Muita gente se assusta com filmes que contam diversas histórias em paralelo, como "Cloud Atlas". Na realidade, nosso cérebro é excepcional para tal. Relaxe, curta e você perceberá que o nosso limite é bem acima disso. Entretanto, se alguém perguntar qual é a cor da camisa usada pelo Tom Hanks numa cena de 5 segundos atrás, aí a coisa pega. Enfim, foi por esse motivo que estava com meu caderninho.

Um colega perguntou: "Por que você não aproveita um vôo tão longo para abrir o micro? Rever um Powerpoint, por exemplo". Bem, isso eu faço quando quero dormir, em vôos noturnos!

Muitos pesquisadores especulam sobre os impactos da ditadura do Powerpoint em todos os meios. Provocaria uma imbecilização generalizada? Não sei, mas tenho uma certeza: comigo, funciona como sonífero. É o meu Valium. E não dizem que a Microsoft só faz drogas?

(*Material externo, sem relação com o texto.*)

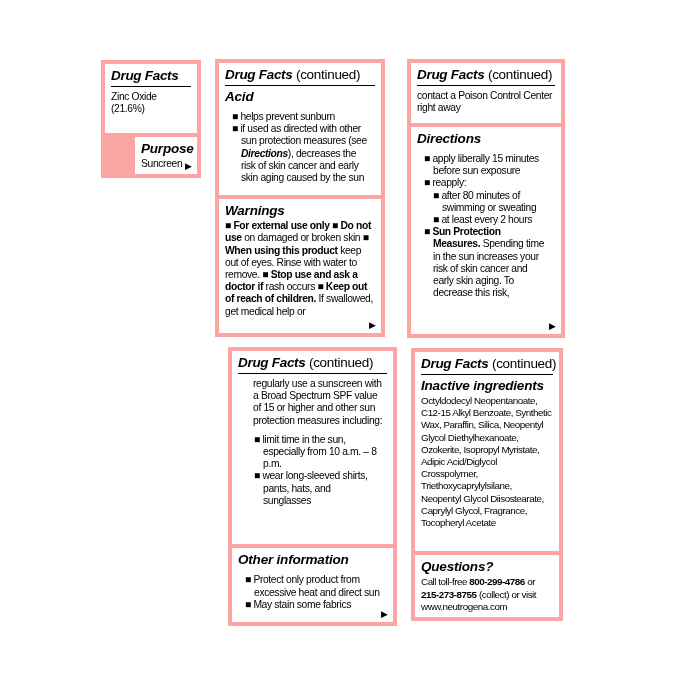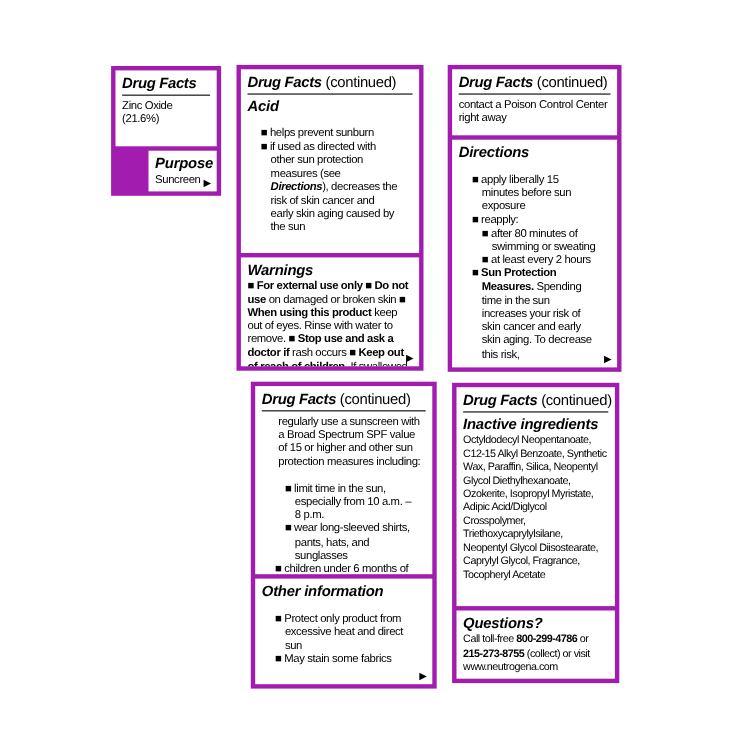--- a/index.html
+++ b/index.html
@@ -9,7 +9,7 @@
     -webkit-font-smoothing:antialiased;
   }
   .panel{
-    position:absolute;background:#a21caf;padding:4px;
+    position:absolute;background:#fca5a5;padding:4px;
     display:flex;flex-direction:column;gap:4px;box-sizing:border-box;
   }
   .box{

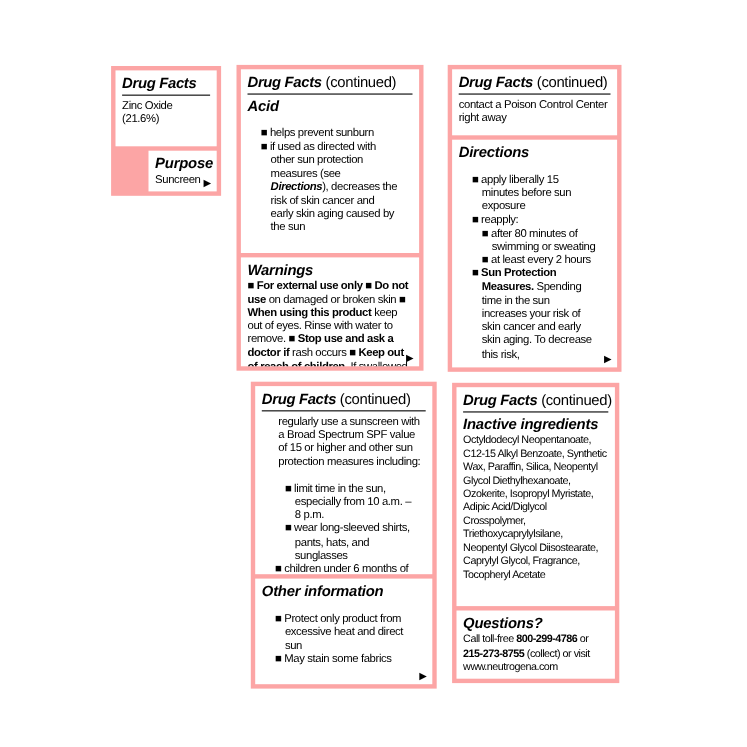--- a/index.html
+++ b/index.html
@@ -32,7 +32,7 @@
   .txt{font-size:10.3px;line-height:12.2px;letter-spacing:-0.35px;}
   .txt-sm{font-size:9.8px;line-height:12.2px;letter-spacing:-0.45px;}
   .indent{margin-left:15px;}
-  ul.blist{list-style:none;margin:12px;padding:0;}
+  ul.blist{list-style:none;margin:7px;padding:0;}
   .blist li{
     font-size:10.3px;line-height:12.2px;letter-spacing:-0.35px;
     padding-left:9px;text-indent:-9px;

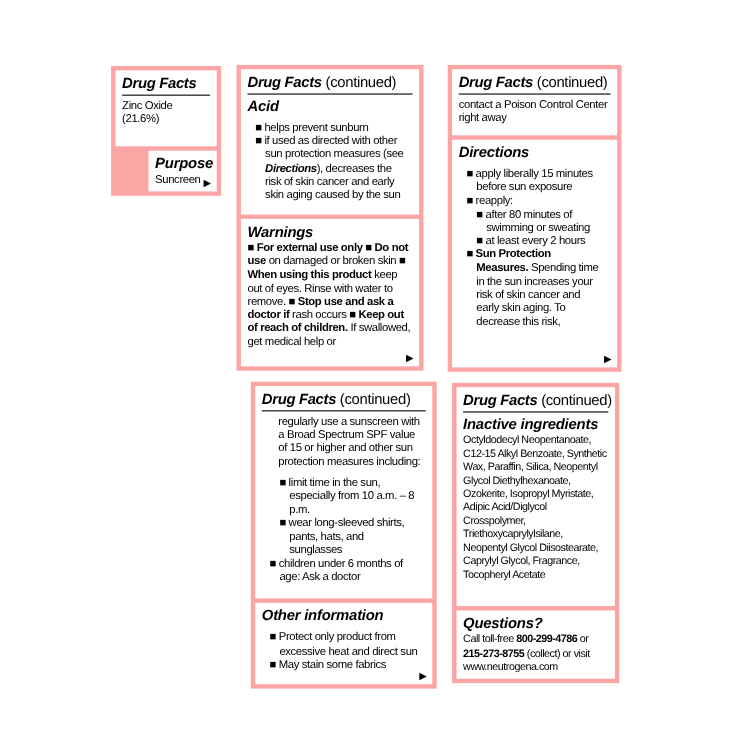--- a/index.html
+++ b/index.html
@@ -108,7 +108,6 @@
       <ul class="blist">
         <li class="sub"><span>■ limit time in the sun, especially from 10 a.m. – 8 p.m.</span></li>
         <li class="sub"><span>■ wear long-sleeved shirts, pants, hats, and sunglasses</span></li>
-        <li><span>■ children under 6 months of age: Ask a doctor</span></li>
       </ul>
     </div>
     <div class="box">

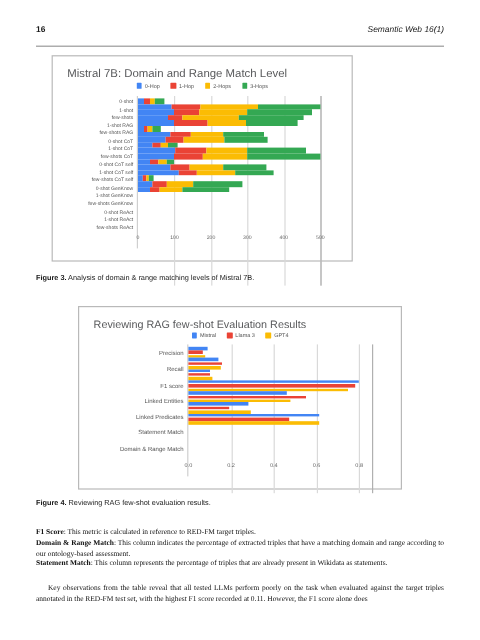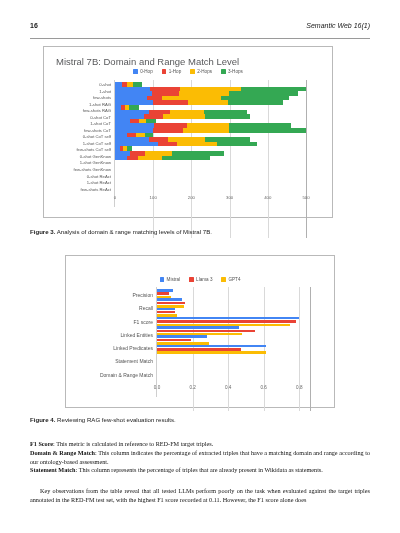--- a/index.html
+++ b/index.html
@@ -55,7 +55,7 @@
     background: #ffffff;
     box-sizing: border-box;
   }
-  #fig3-box { left: 43px; top: 46px; width: 290px; height: 172px; }
+  #fig3-box { left: 43px; top: 46px; width: 251px; height: 172px; }
   #fig4-box { left: 65px; top: 255px; width: 270px; height: 153px; }
 
   .chart-title {

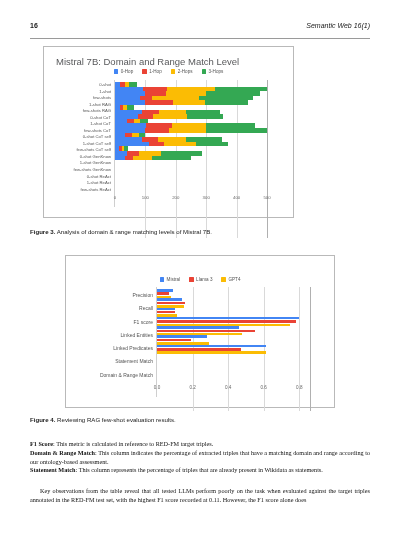--- a/index.html
+++ b/index.html
@@ -448,6 +448,7 @@
   </div>
 
   <div class="figbox" id="fig4-box">
+    <div class="chart-title" id="fig4-title">Reviewing RAG few-shot Evaluation Results</div>
     <div class="legend" id="fig4-legend">
         <div class="legend-item">
           <span class="legend-swatch" style="background: rgb(66, 133, 244);"></span>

Foto: Na entrada do castelo de Baux de Provence.

Tuesday, April 9, 2013

De volta!


Minha ausência deste blog foi maior do que esperava. Há bons motivos. Sempre que vou à França, entro no modo "esponja". Desligo do Brasil e passo a absorver tudo que posso do noticiário local: jornal, televisão e web. Confesso que minhas fontes andaram mais à direita do que o normal. Ninguém é perfeito.

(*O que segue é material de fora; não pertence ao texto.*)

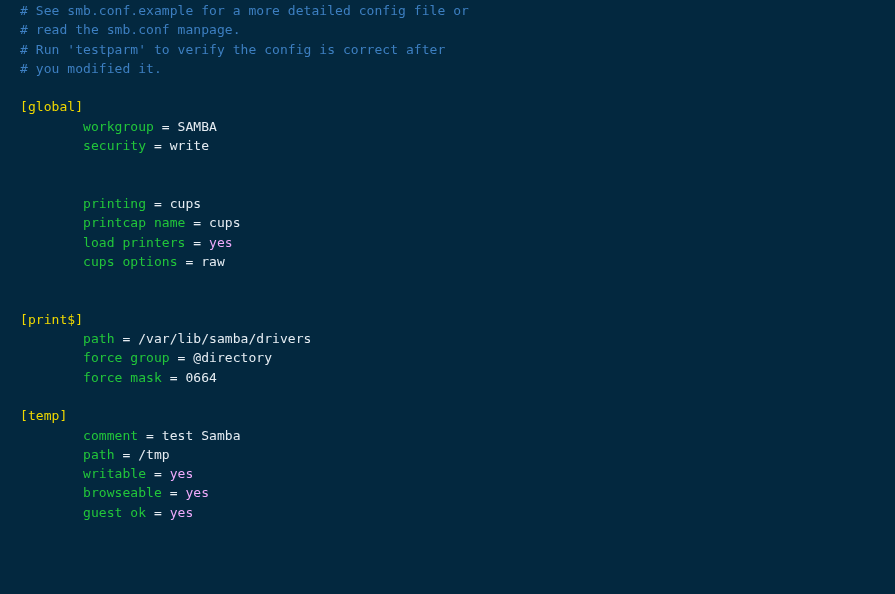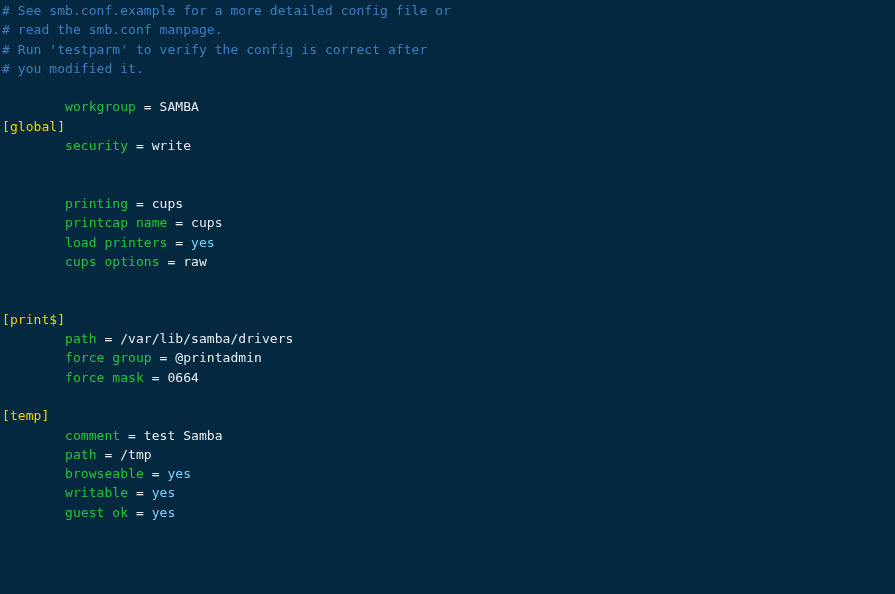--- a/index.html
+++ b/index.html
@@ -28,7 +28,7 @@
     line-height: 19.3px;
     font-size: 13px;
     white-space: pre;
-    padding-left: 2px;
+    padding-left: 20px;
     letter-spacing: 0.05px;
     font-variant-ligatures: none;
   }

Sob qualquer ponto de vista, a desconstrução do François chega ser hilária. A situação da Europa é preocupante, mas o presidente francês tem mostrado incompetência ímpar. Os anos passam e a piada é a mesma dos tempos de Lula e Sarkozy: Dilma e François têm 100% de popularidade. Os dois juntos! Ela com 70 e ele com 30. Voltarei a falar do pobre François em breve (não confundir com o François dos pobres, o Papa).

Consegui encaixar uma esticada na Provence. Revisitei Les Baux de Provence para conhecer as Carrières de Lumières, uma pedreira desativada transformada em espaço de arte graças às projeções digitais. Experiência única para se entrar dentro da obra de Monet, Renoir e Chagall, entre outros. Veja o site.

Não tive ânimos para correr pelos parques de Lyon ou Paris. Estava muito frio para a época. Até mesmo na Provence, não foi fácil suportar os ventos gelados. Faltou um incentivo amigo para encarar zero graus sem roupas especiais. Não foi a primeira vez que deixo meus calçados de corrida intactos na mala. Eles adoram fazer milhagem!


Foto: Rua de Les Baux de Provence no último domingo de Páscoa.